But now many people do not even believe that there is a life after death. In Moscow a big professor named Kotovsky told me, “Swamiji, after death there is nothing.” You see? He’s a big professor. And yet he has no knowledge of the soul. A big professor – just see. This kind of nonsense is going on.
So as this godless civilization drags on, by nature’s law there will be more and more problems. As predicted in the Srimad-Bhagavatam, there will be anavrishti, insufficient rain; and as a result, durbhiksha, insufficient food production. Of course, these problems have already begun.
And on the plea of providing relief from the drought and famine, the government will crush the people with excessive taxation. And consequently, acchina-dara-dravina yasyanti giri-kananam: the people will be so disturbed that they will give up their hearth and home and go to the forest. They will feel utterly harassed – by scarcity of rainfall, by scarcity of food, and by the government’s excessive taxation.
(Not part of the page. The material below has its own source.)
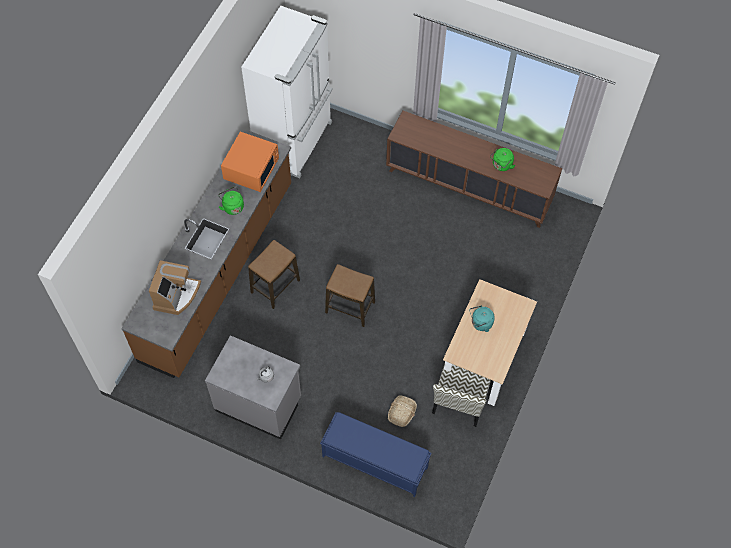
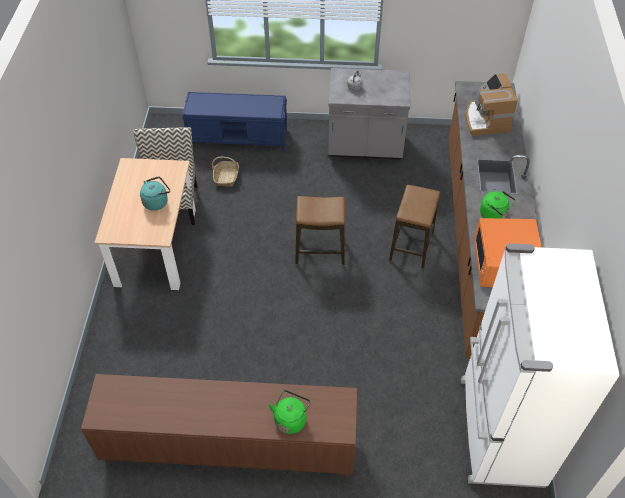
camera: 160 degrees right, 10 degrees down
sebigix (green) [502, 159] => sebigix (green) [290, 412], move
In such a predicament, how can one keep his brain in equilibrium? He will become mad. Unless we take the instruction of the scriptures, all these tragedies are guaranteed to befall us. So we should immediately take this instruction of the Bhagavad-gita (3.14) to heart:
annad bhavanti bhutani
parjanyad anna-sambhavah
yajnad bhavati parjanyo
yajnah karma-samudbhavah
“All living bodies subsist on food grains, which are produced from rains. And rains are produced by sacrifice.”
This is why we have introduced this movement, this chanting of the names of the Lord. This is sacrifice. And in this age of confusion, this unfortunate age, this sacrifice alone is possible. This is the remedy, the solution for all the world’s problems. But people will not take the remedy. They have got their own remedy.